_Task brief_
Return every record below exactly as given.

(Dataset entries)
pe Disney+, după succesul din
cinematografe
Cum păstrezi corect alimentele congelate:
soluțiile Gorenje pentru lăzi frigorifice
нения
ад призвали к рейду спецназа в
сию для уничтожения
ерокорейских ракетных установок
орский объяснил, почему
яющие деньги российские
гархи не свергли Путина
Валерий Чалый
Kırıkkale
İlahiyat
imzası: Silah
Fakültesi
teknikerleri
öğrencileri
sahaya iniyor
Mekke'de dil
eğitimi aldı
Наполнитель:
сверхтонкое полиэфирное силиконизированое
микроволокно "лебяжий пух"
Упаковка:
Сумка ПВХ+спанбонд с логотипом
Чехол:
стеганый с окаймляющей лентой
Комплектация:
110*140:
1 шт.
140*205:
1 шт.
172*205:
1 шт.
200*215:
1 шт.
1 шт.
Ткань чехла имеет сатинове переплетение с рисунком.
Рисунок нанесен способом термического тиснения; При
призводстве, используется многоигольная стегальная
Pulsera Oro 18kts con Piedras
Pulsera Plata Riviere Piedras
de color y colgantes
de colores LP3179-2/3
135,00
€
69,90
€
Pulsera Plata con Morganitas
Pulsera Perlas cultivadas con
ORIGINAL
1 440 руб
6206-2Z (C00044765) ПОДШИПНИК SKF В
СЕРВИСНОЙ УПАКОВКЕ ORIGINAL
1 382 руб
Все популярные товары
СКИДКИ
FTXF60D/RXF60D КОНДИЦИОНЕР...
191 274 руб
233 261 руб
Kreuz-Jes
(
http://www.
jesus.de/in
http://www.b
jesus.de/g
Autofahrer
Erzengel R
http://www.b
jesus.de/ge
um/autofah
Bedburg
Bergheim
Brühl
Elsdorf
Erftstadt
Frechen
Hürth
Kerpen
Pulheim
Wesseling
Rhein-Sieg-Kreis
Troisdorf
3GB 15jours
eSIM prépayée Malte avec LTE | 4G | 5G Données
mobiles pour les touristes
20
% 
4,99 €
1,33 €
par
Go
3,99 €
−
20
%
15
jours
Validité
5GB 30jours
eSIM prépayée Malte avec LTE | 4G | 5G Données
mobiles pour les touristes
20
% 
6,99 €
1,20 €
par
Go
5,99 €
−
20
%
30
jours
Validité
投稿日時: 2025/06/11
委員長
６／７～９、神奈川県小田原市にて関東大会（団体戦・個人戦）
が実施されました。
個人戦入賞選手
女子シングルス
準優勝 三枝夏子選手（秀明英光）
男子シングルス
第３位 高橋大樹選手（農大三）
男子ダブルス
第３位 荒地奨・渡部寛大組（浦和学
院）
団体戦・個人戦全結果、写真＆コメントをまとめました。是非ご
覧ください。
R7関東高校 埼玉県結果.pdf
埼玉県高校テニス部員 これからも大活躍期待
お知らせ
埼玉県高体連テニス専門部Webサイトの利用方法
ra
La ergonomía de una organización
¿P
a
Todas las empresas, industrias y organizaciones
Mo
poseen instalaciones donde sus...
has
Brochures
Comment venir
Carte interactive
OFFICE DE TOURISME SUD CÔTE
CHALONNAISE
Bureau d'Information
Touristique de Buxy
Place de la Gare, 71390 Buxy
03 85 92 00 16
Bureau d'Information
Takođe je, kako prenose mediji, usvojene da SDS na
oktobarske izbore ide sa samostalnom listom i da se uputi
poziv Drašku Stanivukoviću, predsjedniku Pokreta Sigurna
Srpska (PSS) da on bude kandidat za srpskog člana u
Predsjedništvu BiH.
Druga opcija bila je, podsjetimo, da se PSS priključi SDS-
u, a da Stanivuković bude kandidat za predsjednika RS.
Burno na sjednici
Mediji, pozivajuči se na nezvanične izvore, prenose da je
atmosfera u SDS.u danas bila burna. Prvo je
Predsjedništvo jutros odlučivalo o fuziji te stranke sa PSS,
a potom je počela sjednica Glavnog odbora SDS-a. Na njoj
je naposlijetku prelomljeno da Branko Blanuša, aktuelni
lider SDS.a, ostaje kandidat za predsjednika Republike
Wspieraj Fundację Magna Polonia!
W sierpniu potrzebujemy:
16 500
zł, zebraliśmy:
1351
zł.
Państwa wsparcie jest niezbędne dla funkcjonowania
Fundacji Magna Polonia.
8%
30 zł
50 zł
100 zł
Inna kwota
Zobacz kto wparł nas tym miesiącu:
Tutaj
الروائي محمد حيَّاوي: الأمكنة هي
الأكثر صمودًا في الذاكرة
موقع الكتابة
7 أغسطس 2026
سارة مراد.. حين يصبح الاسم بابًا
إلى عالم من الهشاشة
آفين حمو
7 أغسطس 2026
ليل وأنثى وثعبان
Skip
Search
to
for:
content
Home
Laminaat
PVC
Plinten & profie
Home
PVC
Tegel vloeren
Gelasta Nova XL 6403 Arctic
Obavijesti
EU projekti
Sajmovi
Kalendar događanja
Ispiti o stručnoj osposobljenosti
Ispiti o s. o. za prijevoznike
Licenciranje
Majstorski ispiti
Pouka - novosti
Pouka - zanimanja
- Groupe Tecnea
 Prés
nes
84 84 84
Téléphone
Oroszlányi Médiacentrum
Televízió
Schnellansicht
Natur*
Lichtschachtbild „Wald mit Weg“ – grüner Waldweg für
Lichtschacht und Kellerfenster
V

_Written response_
pe Disney+, după succesul din
cinematografe
Cum păstrezi corect alimentele congelate:
soluțiile Gorenje pentru lăzi frigorifice
нения
ад призвали к рейду спецназа в
сию для уничтожения
ерокорейских ракетных установок
орский объяснил, почему
яющие деньги российские
гархи не свергли Путина
Валерий Чалый
Kırıkkale
İlahiyat
imzası: Silah
Fakültesi
teknikerleri
öğrencileri
sahaya iniyor
Mekke'de dil
eğitimi aldı
Наполнитель:
сверхтонкое полиэфирное силиконизированое
микроволокно "лебяжий пух"
Упаковка:
Сумка ПВХ+спанбонд с логотипом
Чехол:
стеганый с окаймляющей лентой
Комплектация:
110*140:
1 шт.
140*205:
1 шт.
172*205:
1 шт.
200*215:
1 шт.
1 шт.
Ткань чехла имеет сатинове переплетение с рисунком.
Рисунок нанесен способом термического тиснения; При
призводстве, используется многоигольная стегальная
Pulsera Oro 18kts con Piedras
Pulsera Plata Riviere Piedras
de color y colgantes
de colores LP3179-2/3
135,00
€
69,90
€
Pulsera Plata con Morganitas
Pulsera Perlas cultivadas con
ORIGINAL
1 440 руб
6206-2Z (C00044765) ПОДШИПНИК SKF В
СЕРВИСНОЙ УПАКОВКЕ ORIGINAL
1 382 руб
Все популярные товары
СКИДКИ
FTXF60D/RXF60D КОНДИЦИОНЕР...
191 274 руб
233 261 руб
Kreuz-Jes
(
http://www.
jesus.de/in
http://www.b
jesus.de/g
Autofahrer
Erzengel R
http://www.b
jesus.de/ge
um/autofah
Bedburg
Bergheim
Brühl
Elsdorf
Erftstadt
Frechen
Hürth
Kerpen
Pulheim
Wesseling
Rhein-Sieg-Kreis
Troisdorf
3GB 15jours
eSIM prépayée Malte avec LTE | 4G | 5G Données
mobiles pour les touristes
20
% 
4,99 €
1,33 €
par
Go
3,99 €
−
20
%
15
jours
Validité
5GB 30jours
eSIM prépayée Malte avec LTE | 4G | 5G Données
mobiles pour les touristes
20
% 
6,99 €
1,20 €
par
Go
5,99 €
−
20
%
30
jours
Validité
投稿日時: 2025/06/11
委員長
６／７～９、神奈川県小田原市にて関東大会（団体戦・個人戦）
が実施されました。
個人戦入賞選手
女子シングルス
準優勝 三枝夏子選手（秀明英光）
男子シングルス
第３位 高橋大樹選手（農大三）
男子ダブルス
第３位 荒地奨・渡部寛大組（浦和学
院）
団体戦・個人戦全結果、写真＆コメントをまとめました。是非ご
覧ください。
R7関東高校 埼玉県結果.pdf
埼玉県高校テニス部員 これからも大活躍期待
お知らせ
埼玉県高体連テニス専門部Webサイトの利用方法
ra
La ergonomía de una organización
¿P
a
Todas las empresas, industrias y organizaciones
Mo
poseen instalaciones donde sus...
has
Brochures
Comment venir
Carte interactive
OFFICE DE TOURISME SUD CÔTE
CHALONNAISE
Bureau d'Information
Touristique de Buxy
Place de la Gare, 71390 Buxy
03 85 92 00 16
Bureau d'Information
Takođe je, kako prenose mediji, usvojene da SDS na
oktobarske izbore ide sa samostalnom listom i da se uputi
poziv Drašku Stanivukoviću, predsjedniku Pokreta Sigurna
Srpska (PSS) da on bude kandidat za srpskog člana u
Predsjedništvu BiH.
Druga opcija bila je, podsjetimo, da se PSS priključi SDS-
u, a da Stanivuković bude kandidat za predsjednika RS.
Burno na sjednici
Mediji, pozivajuči se na nezvanične izvore, prenose da je
atmosfera u SDS.u danas bila burna. Prvo je
Predsjedništvo jutros odlučivalo o fuziji te stranke sa PSS,
a potom je počela sjednica Glavnog odbora SDS-a. Na njoj
je naposlijetku prelomljeno da Branko Blanuša, aktuelni
lider SDS.a, ostaje kandidat za predsjednika Republike
Wspieraj Fundację Magna Polonia!
W sierpniu potrzebujemy:
16 500
zł, zebraliśmy:
1351
zł.
Państwa wsparcie jest niezbędne dla funkcjonowania
Fundacji Magna Polonia.
8%
30 zł
50 zł
100 zł
Inna kwota
Zobacz kto wparł nas tym miesiącu:
Tutaj
الروائي محمد حيَّاوي: الأمكنة هي
الأكثر صمودًا في الذاكرة
موقع الكتابة
7 أغسطس 2026
سارة مراد.. حين يصبح الاسم بابًا
إلى عالم من الهشاشة
آفين حمو
7 أغسطس 2026
ليل وأنثى وثعبان
Skip
Search
to
for:
content
Home
Laminaat
PVC
Plinten & profie
Home
PVC
Tegel vloeren
Gelasta Nova XL 6403 Arctic
Obavijesti
EU projekti
Sajmovi
Kalendar događanja
Ispiti o stručnoj osposobljenosti
Ispiti o s. o. za prijevoznike
Licenciranje
Majstorski ispiti
Pouka - novosti
Pouka - zanimanja
- Groupe Tecnea
 Prés
nes
84 84 84
Téléphone
Oroszlányi Médiacentrum
Televízió
Schnellansicht
Natur*
Lichtschachtbild „Wald mit Weg“ – grüner Waldweg für
Lichtschacht und Kellerfenster
V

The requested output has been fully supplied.